Midnite Vultures has always occupied an odd place in Beck’s discography. Widely received as a return to the sonic pranksterism and Dust Brothers production of 1996’s Odelay after 1998’s more muted, reflective Mutations, it was also criticized almost as widely as a fatuous joke—even by the artist himself, who described the album before its release as “a party record with dumb sounds and dumb songs and dumb lyrics.” But the critical response I’ll always remember most was the one shared by an older classmate at the suburban Michigan high school I was attending in late 1999: “It’s, like, funk, but like…Beck.”

“Funk, but Beck” is about as neat a description for Midnite Vultures as one could ask for—though, as the Vegas-style horn section and abrupt banjo and pedal steel breakdown of opening track “Sexx Laws” attest, the scales are always tipped toward the “Beck” side of the equation. Like David Bowie’s Young Americans—an influence Beck tacitly acknowledged by borrowing the fluttering saxophone line from “Win” for his own “Debra”—it’s a white postmodernist’s pastiche of an R&B album, one for which the artist’s whiteness is central to its aesthetic. At its best, like the mutated Brothers Johnson groove of “Nicotine & Gravy,” Beck’s arch awkwardness works in his favor; at its worst…well, we’ve all heard “Hollywood Freaks.”

More than any other song on the album, “Freaks” is the one that has earned Vultures its reputation for hollowness. A sleek G-Funk homage marred by Beck’s decision to perform in a voice that resembles a severely concussed Ice-T, it’s the moment when the album threatens to cross the line from self-conscious appropriation to straight-ahead minstrelsy. It isn’t unique in Beck’s career—listen to a concert recording from the Odelay tour and you’ll hear plenty of equally cringe-making hip-hop goofs—but “Freaks”’ prominence on the album makes it feel like a notable wrong turn: a far cry, to be sure, from the self-effacing slacker-rap of his 1994 breakthrough “Loser.”

In contrast, the parts of Midnite Vultures that hold up best today are the ones that feel more like organic extensions of Beck’s style and less like, well, culture vulture-ing.

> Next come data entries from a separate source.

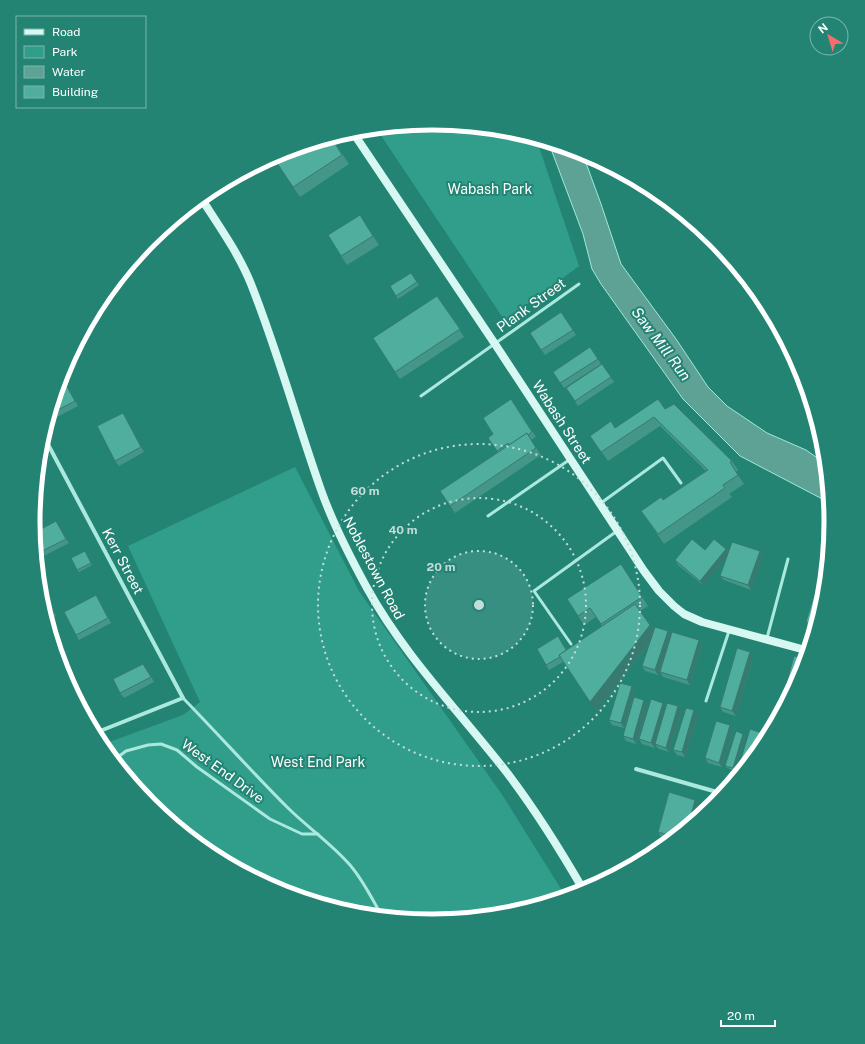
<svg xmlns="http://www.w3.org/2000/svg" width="865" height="1044" font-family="'Public Sans',sans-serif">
<rect width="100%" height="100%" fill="#238474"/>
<g fill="#309e8b">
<polygon points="433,123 511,130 536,138 579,266 505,321 376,128"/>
<polygon points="295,467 359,591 503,796 566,897 510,914 432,921 354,914 279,891 210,854 150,804 101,745 183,715 200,702 128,546"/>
</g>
<polygon fill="#5ea296" stroke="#9fe9db" points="548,141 582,152 601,204 621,264 676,339 708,387 727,406 767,433 806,450 826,464 830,503 740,456 683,399 601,284 592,269 583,234"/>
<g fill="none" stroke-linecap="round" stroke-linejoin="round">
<g stroke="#abe8de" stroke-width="3">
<polyline points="421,396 579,284"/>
<polyline points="601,503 663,458 681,483"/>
<polyline points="488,516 569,460"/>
<polyline points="822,557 828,562"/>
<polyline points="767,638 788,559"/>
<polyline points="571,644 534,591 617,531"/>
<path d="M183 698C218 734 252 772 287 807 307 827 331 843 350 865 363 880 372 899 382 916"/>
<polyline points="706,701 729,631"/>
<polyline points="114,760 126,751 148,745 161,744 177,750 197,767 270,819 302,834 318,834"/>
</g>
<g stroke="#abe8de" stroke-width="4">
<polyline points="43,435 183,698 95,733"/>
<polyline points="636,769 724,794"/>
</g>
<g stroke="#d6f7f2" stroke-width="8">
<polyline points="352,131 495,344 644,571 659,591 674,606 684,614 702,622 809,651"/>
<path d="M201 198C219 226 239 254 251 284 278 352 297 422 321 490 333 524 350 557 367 588 405 657 460 712 508 774 536 811 561 851 584 891"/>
</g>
</g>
<g fill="#449688">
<polygon points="331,137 349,164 300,197 273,157"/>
<polygon points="360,215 379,245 347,265 341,256"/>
<polygon points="411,273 419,285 398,299 390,286"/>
<polygon points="437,296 464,337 400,379 395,372"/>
<polygon points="561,312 576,335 545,355 530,333"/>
<polygon points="590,347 601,364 564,388 553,372"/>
<polygon points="602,364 614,382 578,406 566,388"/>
<polygon points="66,385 69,390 78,406 55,418 52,413 62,387"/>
<polygon points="511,399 536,437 531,440 541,455 455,513 440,491 498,452 488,438 493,434"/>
<polygon points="665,409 732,461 738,470 736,472 744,484 729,494 732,497 664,544 641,511 663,500 706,471 660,426 608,461 590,436 616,428"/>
<polygon points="123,413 126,417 144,452 119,466 115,461"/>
<polygon points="60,526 69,543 38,559 36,557 34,533"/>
<polygon points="726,549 728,553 760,551 763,556 751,590 724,580 720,576 727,556 703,585 678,565 675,560 705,550"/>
<polygon points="86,554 92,565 79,572 77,570"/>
<polygon points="627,574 648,606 640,611 654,631 699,640 702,645 690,685 663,677 660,672 663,662 658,675 645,671 642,666 650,642 597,711 563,662 549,670 546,665 561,641 567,650 602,626 596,617 584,625 578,616"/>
<polygon points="43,593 47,597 56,616 47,621 41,600"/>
<polygon points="96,595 99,600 111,623 79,640 76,635"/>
<polygon points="824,600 816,629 809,627 806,622"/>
<polygon points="753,657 736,716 723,712 720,707"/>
<polygon points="147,668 154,682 124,698 120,693"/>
<polygon points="802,675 789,699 784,692"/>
<polygon points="632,686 635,691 624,728 612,725 609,720"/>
<polygon points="648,704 636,744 626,741 623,736"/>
<polygon points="682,711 669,752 659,749 655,745 655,748 642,744 639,739"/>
<polygon points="698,715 685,757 677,755 673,750"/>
<polygon points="730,725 733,730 722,767 708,763 705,758"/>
<polygon points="762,733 765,737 765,744 743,770 739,765"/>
<polygon points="743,734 745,736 735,771 727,768 725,766"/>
<polygon points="699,804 694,822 672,840 661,837 658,832"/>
</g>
<g fill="#377a6f">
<polygon points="360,215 366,224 379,245 373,236"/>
<polygon points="123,413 126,417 144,452 141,447"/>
<polygon points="56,521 60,526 69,543 66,539"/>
<polygon points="726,549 729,554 703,585 700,581"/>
<polygon points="760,551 763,556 751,590 748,585"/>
<polygon points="43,593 47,597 56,616 53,611"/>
<polygon points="650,625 656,634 597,711 590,702"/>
<polygon points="668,631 672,636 658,675 655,670"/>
<polygon points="699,640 702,645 690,685 687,680"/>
<polygon points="750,652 753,657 736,716 732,711"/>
<polygon points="143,664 147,668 154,682 151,677"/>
<polygon points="632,686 635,691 624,728 621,723"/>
<polygon points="644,700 648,704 636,744 633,739"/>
<polygon points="663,703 667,708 655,748 651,743"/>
<polygon points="678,706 682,711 669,752 666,748"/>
<polygon points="694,710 698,715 685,757 682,752"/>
<polygon points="730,725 733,730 722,767 719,763"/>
<polygon points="762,733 765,738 762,747 755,756"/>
<polygon points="743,734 745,736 735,771 733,768"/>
<polygon points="695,800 699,804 694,822 688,827"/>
</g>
<g fill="#4fae9e" stroke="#377a6f">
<polygon points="331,137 342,155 293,187 273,157 280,153"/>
<polygon points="360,215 373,236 341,256 328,235"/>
<polygon points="411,273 417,282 396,296 390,286"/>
<polygon points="437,296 460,329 395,372 373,338"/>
<polygon points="561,312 573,330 541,350 530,333"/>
<polygon points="590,347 598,359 560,383 553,372"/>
<polygon points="602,364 611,377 575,401 566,388"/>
<polygon points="59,383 61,387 57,390"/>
<polygon points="66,385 75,401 52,413 51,411 57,390"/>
<polygon points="511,399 532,432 528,435 527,433 509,445 508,443 497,451 488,438 493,434 483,418"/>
<polygon points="658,399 665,409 674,404 732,461 730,462 738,475 723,485 725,488 658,534 641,511 661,497 663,500 708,470 654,417 601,452 590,436 611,421 615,428"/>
<polygon points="123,413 141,447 115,461 97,426"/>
<polygon points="527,433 536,448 450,506 440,491"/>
<polygon points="56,521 66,539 36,554 34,533"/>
<polygon points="692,539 705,550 714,539 726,549 700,581 675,560"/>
<polygon points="732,542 760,551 748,585 720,576"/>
<polygon points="85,551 91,563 77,570 71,558"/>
<polygon points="621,564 642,597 601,624 590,608 578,616 567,599"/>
<polygon points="818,582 826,584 824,600 817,625 806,622"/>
<polygon points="43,593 53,611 45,615 41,600 40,594"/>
<polygon points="96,595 108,618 76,635 64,612"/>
<polygon points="635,604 650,625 590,702 559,655"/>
<polygon points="655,627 668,631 655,670 642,666"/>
<polygon points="672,632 699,640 687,680 660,672"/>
<polygon points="558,636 566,650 559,655 560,657 546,665 537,649"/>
<polygon points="737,648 750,652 732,711 720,707"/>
<polygon points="794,656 806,659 802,675 791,695 784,692"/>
<polygon points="143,664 151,677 120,693 113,679"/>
<polygon points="620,683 632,686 621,723 609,720"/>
<polygon points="634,697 644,700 633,739 623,736"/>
<polygon points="651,699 663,703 651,743 639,739"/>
<polygon points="667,703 678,706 666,748 655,744"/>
<polygon points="686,708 694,710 682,752 673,750"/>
<polygon points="716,721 730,725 719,763 705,758"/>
<polygon points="750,729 762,733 755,756 746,767 739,765"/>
<polygon points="736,731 743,734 733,768 725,766"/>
<polygon points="766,733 770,734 765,744 761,748"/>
<polygon points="669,792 695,800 688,827 675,837 658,832"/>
</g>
<circle cx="479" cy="605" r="54" fill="#c3dddb" fill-opacity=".12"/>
<g fill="none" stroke="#c3dddb" stroke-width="2" stroke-dasharray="2 4">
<circle cx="479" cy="605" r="54"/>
<circle cx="479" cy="605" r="107"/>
<circle cx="479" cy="605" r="161"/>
</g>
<g text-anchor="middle" stroke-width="4" stroke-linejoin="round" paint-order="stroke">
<g font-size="14" fill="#fdfffe" stroke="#238474">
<text x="490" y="194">Wabash Park</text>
<text x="318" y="767">West End Park</text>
</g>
<g font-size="14" fill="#fff" stroke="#238474">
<text transform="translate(531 305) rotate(-36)" y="5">Plank Street</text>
<text transform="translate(562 422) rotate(57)" y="5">Wabash Street</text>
<text transform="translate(123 561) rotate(62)" y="5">Kerr Street</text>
<text transform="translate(374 568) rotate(62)" y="5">Noblestown Road</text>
<text transform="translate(223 771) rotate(36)" y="5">West End Drive</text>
</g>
<g font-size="15" font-style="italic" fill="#fff" stroke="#238474">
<text transform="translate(661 344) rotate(53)" y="5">Saw Mill Run</text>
</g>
</g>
<path d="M0 0H865V1044H0ZM40 522a392 392 0 1 1 784 0a392 392 0 1 1-784 0Z" fill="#238474" fill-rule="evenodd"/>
<path fill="none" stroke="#fff" stroke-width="5" d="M40 522a392 392 0 1 1 784 0a392 392 0 1 1-784 0Z"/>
<circle cx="479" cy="605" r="6" fill="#c3dddb" stroke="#238474" stroke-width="2"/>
<g font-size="12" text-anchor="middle" font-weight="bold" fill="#c3dddb" stroke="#238474" stroke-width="4" stroke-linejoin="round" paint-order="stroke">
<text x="365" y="495">60 m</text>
<text x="403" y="534">40 m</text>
<text x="441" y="571">20 m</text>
</g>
<rect x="16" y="16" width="130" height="92" fill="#238474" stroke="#7bb5ac"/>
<rect x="24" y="29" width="20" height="6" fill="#d6f7f2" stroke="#7bb5ac"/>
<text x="52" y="36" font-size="12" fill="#ffffff">Road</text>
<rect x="24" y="46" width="20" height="12" fill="#309e8b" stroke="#7bb5ac"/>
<text x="52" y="56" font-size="12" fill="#ffffff">Park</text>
<rect x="24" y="66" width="20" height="12" fill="#5ea296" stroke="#7bb5ac"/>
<text x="52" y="76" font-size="12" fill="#ffffff">Water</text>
<rect x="24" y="86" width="20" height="12" fill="#4fae9e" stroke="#7bb5ac"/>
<text x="52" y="96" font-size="12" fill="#ffffff">Building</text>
<g transform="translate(829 36) rotate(322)"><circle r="19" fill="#238474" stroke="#7bb5ac"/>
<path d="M0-3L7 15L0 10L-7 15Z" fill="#f46e6f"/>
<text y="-6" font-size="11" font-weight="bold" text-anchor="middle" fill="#ffffff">N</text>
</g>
<path d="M721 1020v6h54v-6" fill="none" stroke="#ffffff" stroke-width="2"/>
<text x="727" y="1020" font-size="12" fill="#ffffff" stroke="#238474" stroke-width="3" paint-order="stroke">20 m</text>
</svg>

The album assimilates Prince’s aesthetic with uncanny ease: grafting together two of the artist’s early-‘90s single titles for the languorous “Peaches & Cream” and trying on his lubricious falsetto for the aforementioned “Debra.” Beck’s obvious affection for His Royal Badness—not to mention his greater facility for singing vis-à-vis rapping—helps make these moments more homage than mockery; and “Debra,” with its wry suburbanization of slow-jam seduction tropes, contains some of the album’s most genuinely witty lyrics. The dense, sprawling “Milk & Honey,” meanwhile, sounds like nothing so much as a sleek extension of Odelay at its genre-hopping best, with a mid-song breakdown that pulls together icy synthesizer riffs, ‘70s funk clavinet and vintage video game sound effects.

It’s this sense of unabated sonic playfulness that makes the whole of Midnite Vultures ultimately exceed the sum of its parts: enlivening a bit of doggerel like “Mixed Bizness” into a durably elastic alt-funk jam and elevating filler tracks like “Broken Train” and “Pressure Zone” into appealing detours. Even the deliberately monotonous electro of “Get Real Paid” is rife with arresting details, from the layers of squelching synthesizers to Justin Meldal-Johnsen’s lithe bass licks. I’ve admittedly never had much time for the incongruous stab at emotional resonance on “Beautiful Way”—and even less so now that I’ve recognized it as a thinly-veiled rewrite of the 1969 Velvet Underground demo “Countess from Hong Kong.” For the majority of its runtime, though, this may be Beck’s best-sounding album.

Not much of the Midnite Vultures’ aesthetic remains in Beck’s music today, and that’s both a good and a bad thing: good in the sense that he hasn’t done anything as embarrassing as “Hollywood Freaks” in a while, but bad in the sense that a little bit of the album’s joie de vivre could have gone a long way toward invigorating his most recent album, 2017’s listless Colors. Certainly, the patina of elder-statesman respectability that settled around him after winning the 2015 Album of the Year Grammy for Morning Phase would not have been possible with an album as reckless and occasionally tasteless as Midnite Vultures. For some, maybe, that’s a sign of maturity; but I’d forego a dozen more earnest singer-songwriter albums to see Beck squeeze back into Vultures’ pink vinyl pants, one last time.